Pierre Moscovici and Jyrki Katainen painted a picture of a weakened European economy yesterday. Their economic forecast for France is significantly less optimistic than that provided by the French government: they expect France to be the EU’s most indebted member state in 2016. euractiv.fr reports.
With one short phrase the new Commissioners Jyrki Katainen and Pierre Moscovici ordered the EU’s worst economic offenders back into line during the presentation of the Commission’s autumn economic forecast: “the economic circumstances are not exceptional”. It appears that they will not be offering any leniency to member states on their 2015 budgets, but plan to fully enforce the Eurozone budget rules, as laid out in the 6-pack and 2-pack legislative packages.
>> Read: France breaks promise to Brussels with excessive deficit (in French)
In spite of this statement, the forecast remains generally pessimistic: the European executive has revised its growth and inflation predictions downwards, and only the unemployment figures are not expected to deteriorate. The statistics clearly single out the culprits: the situation in France and Italy is largely to blame.
The Commission estimates economic growth for 2014 of 0.8%, and predicts 1.1% for next year. It seems the EU will have to wait until 2016 for the growth rate to reach 1.7%, a figure that was expected for 2015 until just 6 months ago.
The Commission predicts French economic growth of 0.7% in 2015, while the deficit is expected to reach 4.4% of GDP, growing to 4.7% in 2016 to become the largest in the eurozone. The French Finance Ministry has predicted growth of 1% for 2015.

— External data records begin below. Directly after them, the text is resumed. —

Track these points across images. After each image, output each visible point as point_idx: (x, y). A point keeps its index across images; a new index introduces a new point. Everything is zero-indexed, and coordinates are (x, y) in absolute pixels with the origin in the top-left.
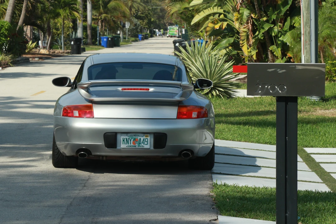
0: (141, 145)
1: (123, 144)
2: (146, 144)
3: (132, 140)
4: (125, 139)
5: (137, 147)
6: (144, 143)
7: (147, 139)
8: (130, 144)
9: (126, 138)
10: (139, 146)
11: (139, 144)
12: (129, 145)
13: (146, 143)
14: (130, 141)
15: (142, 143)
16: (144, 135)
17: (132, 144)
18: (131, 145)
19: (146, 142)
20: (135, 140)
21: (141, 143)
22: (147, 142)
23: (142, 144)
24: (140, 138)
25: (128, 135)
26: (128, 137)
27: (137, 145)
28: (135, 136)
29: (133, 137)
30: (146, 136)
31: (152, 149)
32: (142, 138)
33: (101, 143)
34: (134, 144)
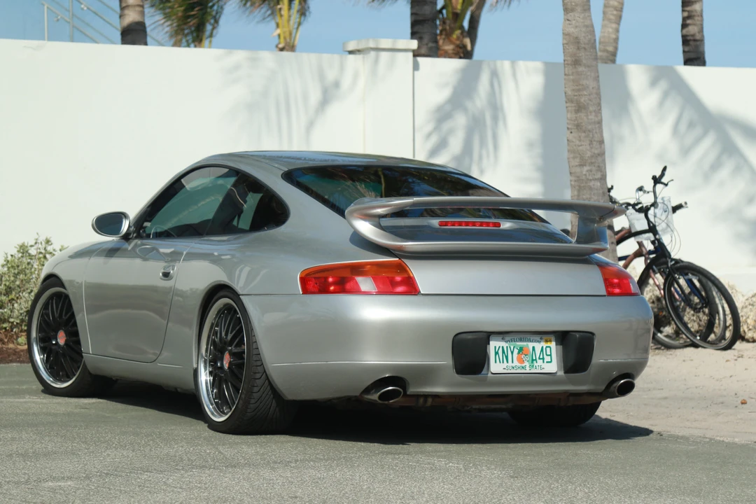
0: (537, 365)
1: (496, 362)
2: (547, 362)
3: (516, 351)
4: (501, 349)
5: (528, 368)
6: (543, 359)
7: (548, 349)
8: (513, 363)
9: (503, 347)
10: (532, 367)
11: (533, 360)
12: (510, 364)
13: (547, 359)
14: (512, 353)
15: (539, 359)
16: (541, 339)
17: (516, 363)
18: (513, 365)
19: (547, 355)
20: (521, 350)
21: (536, 360)
22: (551, 355)
23: (540, 362)
24: (534, 348)
25: (507, 338)
26: (507, 345)
27: (527, 364)
28: (521, 340)
29: (518, 343)
30: (546, 341)
31: (561, 373)
32: (538, 346)
33: (445, 360)
34: (520, 361)
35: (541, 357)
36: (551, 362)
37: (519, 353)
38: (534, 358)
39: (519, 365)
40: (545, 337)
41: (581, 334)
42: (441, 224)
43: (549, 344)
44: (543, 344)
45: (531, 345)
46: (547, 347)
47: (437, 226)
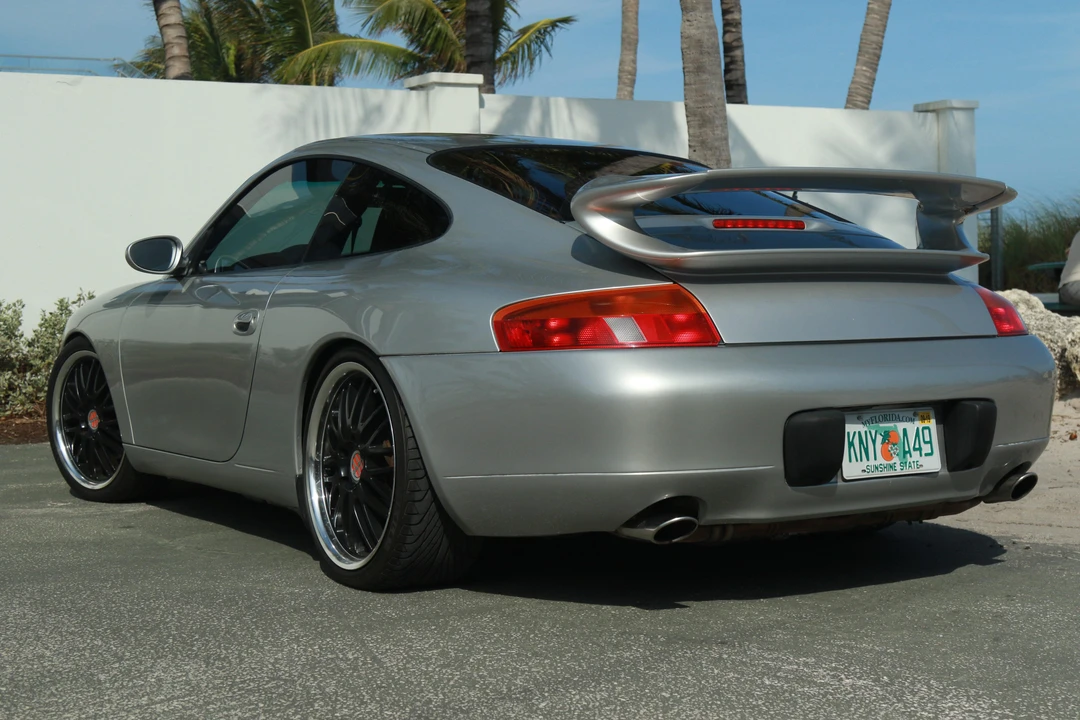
0: (911, 460)
1: (850, 461)
2: (926, 455)
3: (879, 439)
4: (857, 435)
5: (898, 467)
6: (920, 449)
7: (926, 432)
8: (875, 459)
9: (859, 433)
10: (903, 464)
11: (905, 453)
12: (872, 462)
13: (926, 449)
14: (874, 442)
15: (915, 449)
16: (915, 414)
17: (881, 460)
18: (877, 463)
19: (925, 442)
20: (887, 437)
21: (909, 452)
22: (930, 442)
23: (916, 455)
24: (905, 430)
25: (866, 417)
26: (866, 429)
27: (896, 460)
28: (886, 419)
29: (881, 425)
30: (923, 419)
31: (945, 472)
32: (912, 427)
33: (771, 463)
34: (887, 456)
35: (917, 446)
36: (931, 454)
37: (883, 442)
38: (907, 449)
39: (885, 462)
40: (921, 411)
41: (982, 403)
42: (717, 224)
43: (926, 424)
44: (919, 424)
45: (900, 426)
46: (924, 428)
47: (712, 227)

Final adjustments to the French budget not taken into account
Although the Commission’s statistics may cast doubt over the credibility of the French budget presented to Brussels at the end of September, the picture may not be as gloomy as is appears. The latest cuts to France’s 2015 budget were not taken into account in the Commission’s forecast. The French government believes this will give them “a small amount of room for manoeuvre in negotiations with Brussels for a delay to the deficit reduction programme”.
A last minute plan to save a further 3.6 billion euro was announced last week.
Christian Eckert, France’s Secretary of State for the Budget, told AFP that “the Commission in Brussels talks about 2016 and 2017 without taking into account measures that have yet to be voted into the budget for 2015, much less 2016. These forecasts should be approached with a great deal of caution and humility”.
Jyrki Katainen, the Commission Vice-President in charge of Growth and Investment, also took care to highlight the fallibility of the statistics he presented on Tuesday.
“Nobody knows exactly how much faith to place in these forecasts! But we put them together from the best statistics available,” he said. He also made it clear that the onus was on the member states to prove the predictions wrong, and that the results would be different if the necessary reforms were undertaken.